» Instructions for the task
Reproduce the lines below exactly, starting at the line that contains "[4 sub-pixel or" and continuing through the last line of the records.

[Collected data]
------------------------------------------------------------

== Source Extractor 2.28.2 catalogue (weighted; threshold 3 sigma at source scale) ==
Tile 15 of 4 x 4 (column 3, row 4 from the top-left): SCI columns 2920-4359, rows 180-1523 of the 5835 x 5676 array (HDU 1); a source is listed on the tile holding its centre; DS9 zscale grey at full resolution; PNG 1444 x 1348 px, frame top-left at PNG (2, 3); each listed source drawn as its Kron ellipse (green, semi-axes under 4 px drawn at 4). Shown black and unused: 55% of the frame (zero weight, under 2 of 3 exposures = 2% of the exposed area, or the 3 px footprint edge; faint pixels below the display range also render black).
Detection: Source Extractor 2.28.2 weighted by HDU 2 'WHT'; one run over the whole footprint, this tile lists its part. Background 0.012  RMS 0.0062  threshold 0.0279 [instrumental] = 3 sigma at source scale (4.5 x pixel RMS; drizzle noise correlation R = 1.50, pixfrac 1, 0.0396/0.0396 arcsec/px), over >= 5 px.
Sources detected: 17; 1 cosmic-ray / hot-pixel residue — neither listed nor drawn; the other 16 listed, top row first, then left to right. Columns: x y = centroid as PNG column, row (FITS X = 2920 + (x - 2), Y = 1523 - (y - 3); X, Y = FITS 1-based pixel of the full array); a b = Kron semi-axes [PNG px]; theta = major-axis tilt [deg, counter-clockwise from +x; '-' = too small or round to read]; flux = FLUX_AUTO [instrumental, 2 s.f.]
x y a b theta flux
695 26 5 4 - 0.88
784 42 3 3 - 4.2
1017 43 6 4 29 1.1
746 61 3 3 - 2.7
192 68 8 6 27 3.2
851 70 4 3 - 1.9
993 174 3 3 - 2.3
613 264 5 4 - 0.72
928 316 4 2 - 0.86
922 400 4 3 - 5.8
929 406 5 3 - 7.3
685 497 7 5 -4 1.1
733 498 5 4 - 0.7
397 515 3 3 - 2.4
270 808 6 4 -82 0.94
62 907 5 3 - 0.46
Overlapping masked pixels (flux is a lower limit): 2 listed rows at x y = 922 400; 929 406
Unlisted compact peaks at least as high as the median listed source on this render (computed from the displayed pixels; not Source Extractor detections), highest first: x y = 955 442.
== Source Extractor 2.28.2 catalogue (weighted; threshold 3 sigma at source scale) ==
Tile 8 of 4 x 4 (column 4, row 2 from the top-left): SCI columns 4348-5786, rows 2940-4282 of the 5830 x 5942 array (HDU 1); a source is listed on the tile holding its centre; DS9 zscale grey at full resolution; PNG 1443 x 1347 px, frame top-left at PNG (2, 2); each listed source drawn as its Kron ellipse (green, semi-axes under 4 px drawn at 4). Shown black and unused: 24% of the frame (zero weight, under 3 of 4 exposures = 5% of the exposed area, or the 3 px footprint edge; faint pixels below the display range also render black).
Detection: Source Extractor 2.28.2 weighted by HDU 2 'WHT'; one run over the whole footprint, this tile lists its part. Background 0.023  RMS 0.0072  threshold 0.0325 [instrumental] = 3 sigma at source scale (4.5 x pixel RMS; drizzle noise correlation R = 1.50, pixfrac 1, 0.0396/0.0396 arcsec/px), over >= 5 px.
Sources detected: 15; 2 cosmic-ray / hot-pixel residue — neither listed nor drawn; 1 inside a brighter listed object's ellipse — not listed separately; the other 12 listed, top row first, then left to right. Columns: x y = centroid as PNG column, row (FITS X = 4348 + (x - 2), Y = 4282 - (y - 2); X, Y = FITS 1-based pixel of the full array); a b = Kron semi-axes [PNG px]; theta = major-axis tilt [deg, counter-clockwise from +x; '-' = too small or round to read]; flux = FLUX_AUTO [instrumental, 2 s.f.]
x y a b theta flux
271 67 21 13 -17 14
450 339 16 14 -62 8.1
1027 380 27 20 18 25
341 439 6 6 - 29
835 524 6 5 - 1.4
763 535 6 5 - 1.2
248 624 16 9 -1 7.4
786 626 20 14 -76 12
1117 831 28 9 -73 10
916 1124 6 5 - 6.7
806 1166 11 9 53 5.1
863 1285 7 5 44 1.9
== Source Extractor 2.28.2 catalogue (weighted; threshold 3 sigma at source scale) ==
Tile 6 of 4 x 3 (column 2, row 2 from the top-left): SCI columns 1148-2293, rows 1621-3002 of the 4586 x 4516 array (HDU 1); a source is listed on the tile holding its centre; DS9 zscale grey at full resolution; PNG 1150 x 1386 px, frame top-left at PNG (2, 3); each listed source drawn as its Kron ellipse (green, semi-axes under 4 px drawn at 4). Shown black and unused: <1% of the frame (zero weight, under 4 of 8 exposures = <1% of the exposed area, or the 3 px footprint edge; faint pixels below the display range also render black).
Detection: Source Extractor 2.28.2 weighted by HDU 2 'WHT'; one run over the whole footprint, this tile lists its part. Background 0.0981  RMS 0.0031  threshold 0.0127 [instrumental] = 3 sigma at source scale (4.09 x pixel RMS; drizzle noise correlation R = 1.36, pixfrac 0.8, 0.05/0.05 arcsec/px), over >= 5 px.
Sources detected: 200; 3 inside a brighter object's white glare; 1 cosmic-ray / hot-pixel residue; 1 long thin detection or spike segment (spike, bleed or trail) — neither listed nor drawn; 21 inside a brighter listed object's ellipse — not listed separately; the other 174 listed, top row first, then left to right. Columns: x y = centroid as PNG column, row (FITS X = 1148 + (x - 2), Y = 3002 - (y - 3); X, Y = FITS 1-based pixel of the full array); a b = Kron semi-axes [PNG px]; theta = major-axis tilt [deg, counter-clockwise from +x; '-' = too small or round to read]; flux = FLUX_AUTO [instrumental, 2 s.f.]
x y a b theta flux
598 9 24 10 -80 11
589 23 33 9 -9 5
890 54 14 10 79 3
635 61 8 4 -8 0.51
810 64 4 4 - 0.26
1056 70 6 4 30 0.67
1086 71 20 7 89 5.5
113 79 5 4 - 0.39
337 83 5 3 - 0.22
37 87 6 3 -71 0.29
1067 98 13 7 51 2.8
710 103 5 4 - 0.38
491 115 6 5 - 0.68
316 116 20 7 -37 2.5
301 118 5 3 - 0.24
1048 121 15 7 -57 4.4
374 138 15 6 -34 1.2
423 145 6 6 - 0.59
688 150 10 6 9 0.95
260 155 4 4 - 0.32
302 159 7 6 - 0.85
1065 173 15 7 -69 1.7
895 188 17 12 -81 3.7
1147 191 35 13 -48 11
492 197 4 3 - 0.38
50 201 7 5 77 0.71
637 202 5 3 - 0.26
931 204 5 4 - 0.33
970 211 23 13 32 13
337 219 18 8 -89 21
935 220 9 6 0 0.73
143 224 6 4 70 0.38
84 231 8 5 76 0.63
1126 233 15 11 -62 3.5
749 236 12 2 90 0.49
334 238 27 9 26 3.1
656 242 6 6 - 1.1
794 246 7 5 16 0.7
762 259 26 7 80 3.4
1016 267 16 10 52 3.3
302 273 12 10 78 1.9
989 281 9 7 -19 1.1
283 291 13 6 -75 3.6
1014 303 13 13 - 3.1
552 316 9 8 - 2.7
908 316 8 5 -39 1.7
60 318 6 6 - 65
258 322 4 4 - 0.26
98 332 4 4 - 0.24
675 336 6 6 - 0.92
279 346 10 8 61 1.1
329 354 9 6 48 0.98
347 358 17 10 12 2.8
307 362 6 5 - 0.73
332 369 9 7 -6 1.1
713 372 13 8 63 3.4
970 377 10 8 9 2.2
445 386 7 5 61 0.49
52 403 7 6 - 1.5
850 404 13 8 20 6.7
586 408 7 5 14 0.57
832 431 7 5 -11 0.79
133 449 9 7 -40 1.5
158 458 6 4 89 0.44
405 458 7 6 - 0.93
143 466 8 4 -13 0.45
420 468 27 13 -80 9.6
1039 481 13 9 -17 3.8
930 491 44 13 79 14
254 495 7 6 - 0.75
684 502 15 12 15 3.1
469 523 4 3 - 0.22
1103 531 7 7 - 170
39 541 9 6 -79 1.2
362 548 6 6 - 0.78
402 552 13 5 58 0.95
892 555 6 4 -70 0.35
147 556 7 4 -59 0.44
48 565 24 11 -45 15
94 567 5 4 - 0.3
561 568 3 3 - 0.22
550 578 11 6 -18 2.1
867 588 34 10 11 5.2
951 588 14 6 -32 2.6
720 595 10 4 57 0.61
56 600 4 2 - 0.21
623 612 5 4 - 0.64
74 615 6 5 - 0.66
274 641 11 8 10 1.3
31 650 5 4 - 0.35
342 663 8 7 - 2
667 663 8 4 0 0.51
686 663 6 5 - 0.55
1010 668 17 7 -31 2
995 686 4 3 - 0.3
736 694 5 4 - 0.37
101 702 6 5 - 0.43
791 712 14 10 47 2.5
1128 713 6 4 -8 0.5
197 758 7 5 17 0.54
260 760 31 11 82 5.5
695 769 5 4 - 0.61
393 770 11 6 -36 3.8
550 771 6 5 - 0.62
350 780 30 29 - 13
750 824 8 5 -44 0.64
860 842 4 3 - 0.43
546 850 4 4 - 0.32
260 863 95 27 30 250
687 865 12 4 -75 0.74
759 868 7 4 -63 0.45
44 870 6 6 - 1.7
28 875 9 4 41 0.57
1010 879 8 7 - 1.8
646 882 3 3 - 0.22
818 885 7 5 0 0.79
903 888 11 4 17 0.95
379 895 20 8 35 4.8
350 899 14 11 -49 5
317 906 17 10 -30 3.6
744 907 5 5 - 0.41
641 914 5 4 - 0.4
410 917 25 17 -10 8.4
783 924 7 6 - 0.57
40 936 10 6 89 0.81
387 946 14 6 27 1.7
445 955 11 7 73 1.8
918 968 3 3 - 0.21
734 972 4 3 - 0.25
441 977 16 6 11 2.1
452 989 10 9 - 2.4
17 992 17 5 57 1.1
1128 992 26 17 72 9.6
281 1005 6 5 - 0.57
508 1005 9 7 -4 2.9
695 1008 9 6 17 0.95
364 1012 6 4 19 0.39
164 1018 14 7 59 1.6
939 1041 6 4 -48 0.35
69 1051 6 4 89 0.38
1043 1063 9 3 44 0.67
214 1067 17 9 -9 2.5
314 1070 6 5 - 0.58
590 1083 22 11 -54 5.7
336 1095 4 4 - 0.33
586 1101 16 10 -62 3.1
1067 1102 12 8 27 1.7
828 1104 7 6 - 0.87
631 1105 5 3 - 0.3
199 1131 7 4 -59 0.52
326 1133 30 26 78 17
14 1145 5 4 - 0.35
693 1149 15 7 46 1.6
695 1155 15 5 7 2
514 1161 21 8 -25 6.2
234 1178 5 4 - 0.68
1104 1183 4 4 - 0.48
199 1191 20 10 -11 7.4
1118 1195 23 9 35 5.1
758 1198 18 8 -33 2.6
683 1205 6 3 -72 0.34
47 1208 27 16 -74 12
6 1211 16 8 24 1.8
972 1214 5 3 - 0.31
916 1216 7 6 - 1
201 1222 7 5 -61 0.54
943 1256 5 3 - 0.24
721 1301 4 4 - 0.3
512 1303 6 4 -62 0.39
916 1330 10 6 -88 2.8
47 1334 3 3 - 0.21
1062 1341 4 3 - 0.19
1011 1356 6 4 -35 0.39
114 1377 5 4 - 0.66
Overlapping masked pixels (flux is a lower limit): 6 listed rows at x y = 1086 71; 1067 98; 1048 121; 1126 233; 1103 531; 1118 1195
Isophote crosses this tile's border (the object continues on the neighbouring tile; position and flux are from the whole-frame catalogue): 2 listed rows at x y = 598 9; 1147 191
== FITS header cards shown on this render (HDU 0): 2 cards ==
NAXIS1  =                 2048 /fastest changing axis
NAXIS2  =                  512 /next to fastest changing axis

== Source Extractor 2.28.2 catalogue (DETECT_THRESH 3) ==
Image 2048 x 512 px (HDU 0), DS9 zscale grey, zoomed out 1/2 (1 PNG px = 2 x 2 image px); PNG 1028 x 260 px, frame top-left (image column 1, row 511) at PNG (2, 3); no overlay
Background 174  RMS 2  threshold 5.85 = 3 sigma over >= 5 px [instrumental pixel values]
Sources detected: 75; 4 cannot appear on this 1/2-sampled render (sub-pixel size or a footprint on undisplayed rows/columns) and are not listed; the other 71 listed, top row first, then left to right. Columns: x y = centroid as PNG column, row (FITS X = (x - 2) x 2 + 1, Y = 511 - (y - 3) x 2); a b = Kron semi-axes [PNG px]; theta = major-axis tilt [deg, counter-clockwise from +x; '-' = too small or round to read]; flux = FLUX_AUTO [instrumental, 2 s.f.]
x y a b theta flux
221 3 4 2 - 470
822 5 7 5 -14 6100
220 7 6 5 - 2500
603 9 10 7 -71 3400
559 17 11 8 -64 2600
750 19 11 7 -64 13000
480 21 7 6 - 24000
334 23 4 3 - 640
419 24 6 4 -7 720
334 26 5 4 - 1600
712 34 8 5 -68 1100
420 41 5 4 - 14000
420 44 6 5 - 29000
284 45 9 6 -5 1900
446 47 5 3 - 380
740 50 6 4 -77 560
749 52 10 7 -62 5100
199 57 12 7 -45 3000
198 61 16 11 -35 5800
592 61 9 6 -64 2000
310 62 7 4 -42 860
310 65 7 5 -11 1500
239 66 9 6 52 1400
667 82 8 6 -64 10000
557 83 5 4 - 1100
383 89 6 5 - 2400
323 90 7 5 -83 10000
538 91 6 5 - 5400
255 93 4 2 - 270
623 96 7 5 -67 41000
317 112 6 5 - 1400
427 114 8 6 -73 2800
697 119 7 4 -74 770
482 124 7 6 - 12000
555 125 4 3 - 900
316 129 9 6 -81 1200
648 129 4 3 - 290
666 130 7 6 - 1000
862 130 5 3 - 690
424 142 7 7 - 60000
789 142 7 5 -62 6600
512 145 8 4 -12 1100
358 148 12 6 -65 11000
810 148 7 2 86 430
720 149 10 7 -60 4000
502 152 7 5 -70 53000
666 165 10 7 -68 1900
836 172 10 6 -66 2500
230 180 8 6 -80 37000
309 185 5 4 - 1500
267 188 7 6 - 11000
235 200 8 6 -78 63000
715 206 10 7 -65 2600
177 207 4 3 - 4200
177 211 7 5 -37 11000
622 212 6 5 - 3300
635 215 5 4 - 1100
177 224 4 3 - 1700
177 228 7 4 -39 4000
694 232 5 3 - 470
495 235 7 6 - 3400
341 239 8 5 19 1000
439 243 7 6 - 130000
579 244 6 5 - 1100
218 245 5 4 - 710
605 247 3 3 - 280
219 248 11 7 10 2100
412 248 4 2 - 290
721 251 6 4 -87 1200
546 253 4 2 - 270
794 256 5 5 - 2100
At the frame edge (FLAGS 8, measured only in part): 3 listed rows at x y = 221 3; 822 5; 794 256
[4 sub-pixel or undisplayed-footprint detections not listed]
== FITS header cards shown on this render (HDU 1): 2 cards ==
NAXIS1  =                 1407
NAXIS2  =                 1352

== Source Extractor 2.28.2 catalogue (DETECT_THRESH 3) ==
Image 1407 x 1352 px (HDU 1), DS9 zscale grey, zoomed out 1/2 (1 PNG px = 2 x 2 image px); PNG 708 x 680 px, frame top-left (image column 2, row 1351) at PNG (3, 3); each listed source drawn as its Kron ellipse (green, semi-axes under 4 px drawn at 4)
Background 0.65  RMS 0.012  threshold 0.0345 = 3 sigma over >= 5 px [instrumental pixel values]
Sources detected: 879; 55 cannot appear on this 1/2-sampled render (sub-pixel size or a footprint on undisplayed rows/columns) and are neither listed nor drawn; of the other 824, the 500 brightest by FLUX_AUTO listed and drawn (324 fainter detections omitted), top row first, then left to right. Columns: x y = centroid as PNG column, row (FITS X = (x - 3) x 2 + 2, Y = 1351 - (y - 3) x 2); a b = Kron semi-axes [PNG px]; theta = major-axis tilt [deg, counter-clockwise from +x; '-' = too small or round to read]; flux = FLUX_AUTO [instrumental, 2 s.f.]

------------------------------------------------------------

» Result of the task
[4 sub-pixel or undisplayed-footprint detections not listed]
== FITS header cards shown on this render (HDU 1): 2 cards ==
NAXIS1  =                 1407
NAXIS2  =                 1352

== Source Extractor 2.28.2 catalogue (DETECT_THRESH 3) ==
Image 1407 x 1352 px (HDU 1), DS9 zscale grey, zoomed out 1/2 (1 PNG px = 2 x 2 image px); PNG 708 x 680 px, frame top-left (image column 2, row 1351) at PNG (3, 3); each listed source drawn as its Kron ellipse (green, semi-axes under 4 px drawn at 4)
Background 0.65  RMS 0.012  threshold 0.0345 = 3 sigma over >= 5 px [instrumental pixel values]
Sources detected: 879; 55 cannot appear on this 1/2-sampled render (sub-pixel size or a footprint on undisplayed rows/columns) and are neither listed nor drawn; of the other 824, the 500 brightest by FLUX_AUTO listed and drawn (324 fainter detections omitted), top row first, then left to right. Columns: x y = centroid as PNG column, row (FITS X = (x - 3) x 2 + 2, Y = 1351 - (y - 3) x 2); a b = Kron semi-axes [PNG px]; theta = major-axis tilt [deg, counter-clockwise from +x; '-' = too small or round to read]; flux = FLUX_AUTO [instrumental, 2 s.f.]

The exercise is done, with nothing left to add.